Selbst die lockere Plauderei mit einem Kunden über das Wildgericht täuscht nicht über das latente Klassenbewusstsein hinweg, das Almeidas Film durchzieht. Im Bewusstsein, dass der Kunde bekanntermaßen immer König ist und naturgemäß immer recht hat, erlaubt man sich eine arrogante Überlegenheitshaltung, die sich in giftigen Kommentaren und süffisanten Witzeleien äußert. Gerade gegenüber Frauen, aber auch dem homosexuellen Djair gegenüber, zeigt sich diese gesellschaftlich propagierte Herabsetzung, bei der diese als reines Beiwerk gesehen werden, welches sich nicht beschweren kann. Das Statement Saras „Ich habe einen Namen“ gleicht einer Revolte in einem sozialen Habitat, das nach außen hin harmonisch erscheinen will, aber innerlich von Ressentiments, Vorurteilen und Arroganz zerfressen ist.
Triumph des Animalischen
Der Mensch innerhalb dieses Systems ist jenes paradoxe „freundliche Tier“, auf das im Titel des Films verwiesen wird. Wenn Inácio vor einem Spiegel seine Begrüßungen übt, trainiert er sich vielmehr in der schon jetzt brüchigen Maskerade der Normalität und der Freundlichkeit, die sein Geschäft ihm auferlegt. Man merkt, dass diese Repression des Animalischen nicht mehr lange aufrechterhalten werden kann. Der Einsatz von Licht sowie der wütend-atmosphärische Soundtrack von Rafael Cavalcanti erlauben einen immer tiefer gehenden Blick in die erschreckenden Abgründe bis hin zur völligen Aufhebung der Ordnung, was sich in einem Strom aus Blut, Gewalt und Lust entlädt.

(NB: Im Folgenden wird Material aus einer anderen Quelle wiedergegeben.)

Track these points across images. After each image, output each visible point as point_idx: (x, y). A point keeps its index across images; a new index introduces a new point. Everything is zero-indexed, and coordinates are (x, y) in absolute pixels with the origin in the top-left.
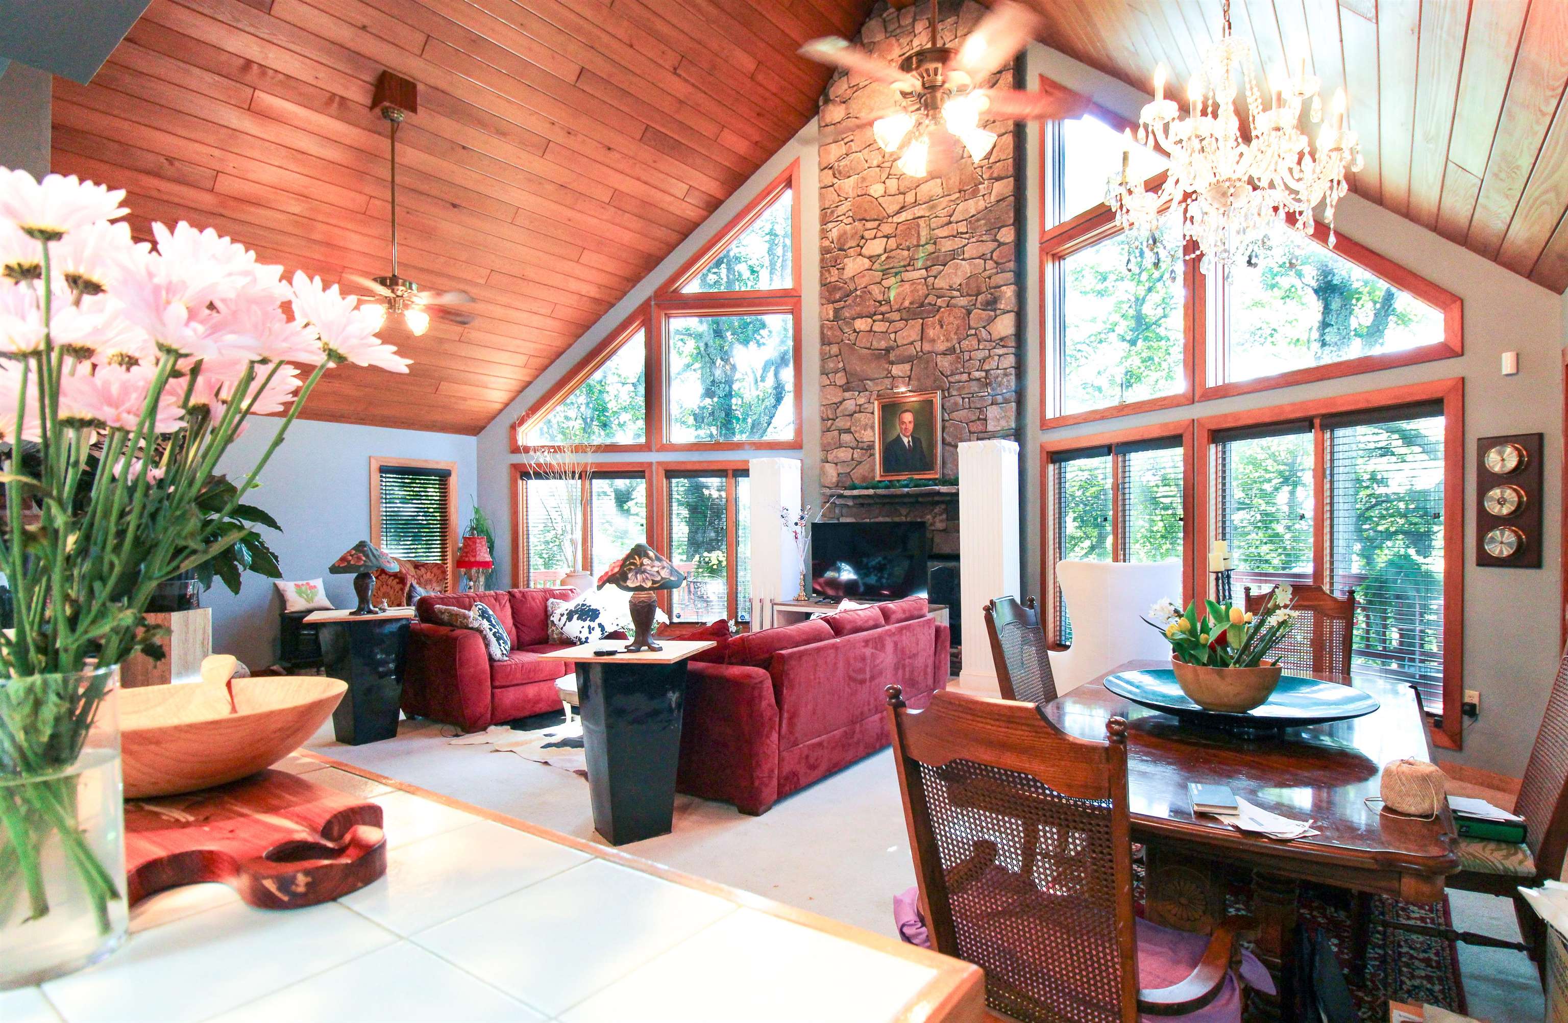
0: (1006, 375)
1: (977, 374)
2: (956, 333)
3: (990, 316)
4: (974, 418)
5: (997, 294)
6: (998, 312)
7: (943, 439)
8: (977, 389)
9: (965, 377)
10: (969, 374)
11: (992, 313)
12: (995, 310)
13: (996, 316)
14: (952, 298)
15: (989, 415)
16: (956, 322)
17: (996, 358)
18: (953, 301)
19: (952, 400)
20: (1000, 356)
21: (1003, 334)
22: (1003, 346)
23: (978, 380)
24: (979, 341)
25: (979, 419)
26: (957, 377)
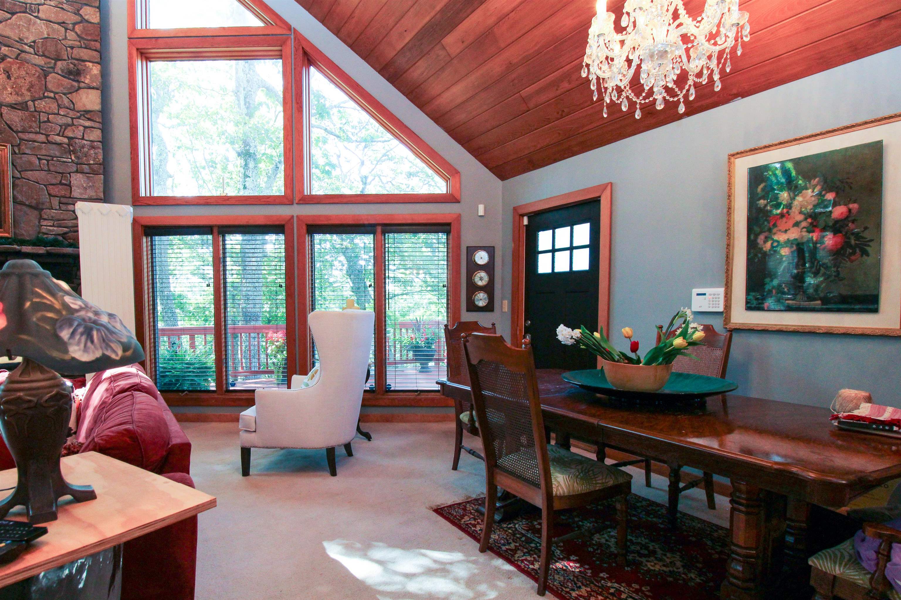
0: (93, 147)
1: (58, 139)
2: (29, 90)
3: (72, 86)
4: (54, 181)
5: (80, 67)
6: (82, 85)
7: (14, 198)
8: (58, 154)
9: (42, 138)
10: (47, 136)
11: (76, 84)
12: (78, 82)
13: (79, 88)
14: (23, 51)
15: (74, 182)
16: (28, 79)
17: (81, 128)
18: (23, 55)
19: (25, 158)
20: (85, 127)
21: (89, 107)
22: (89, 119)
23: (60, 144)
24: (59, 106)
25: (61, 184)
26: (32, 136)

Wie Filmkritikerin Kat Ellinger in ihrem Essay zu The Friendly Beast erläutert, ist dieser eine wütende Reaktion Almeidas nicht nur auf die ausbleibende Finanzierung eines Projekts, welches sie ursprünglich plante, sondern zudem als Kommentar auf Zustände in ihrer Heimat zu verstehen. Jene Überfälle auf Restaurant, die fast schon zur Tagesordnung gehörten, sind Begleiterscheinungen einer Gesellschaft, die ihre Aggressionen nach innen hin auslebt, angestachelt durch soziale Ungerechtigkeit und Korruption innerhalb der Politik. Im Rahmen dieser Lesart genügt ein kleiner Funke, der eben jenes zerstörerisch agierende Tier befreit, das um sich schlägt und beißt.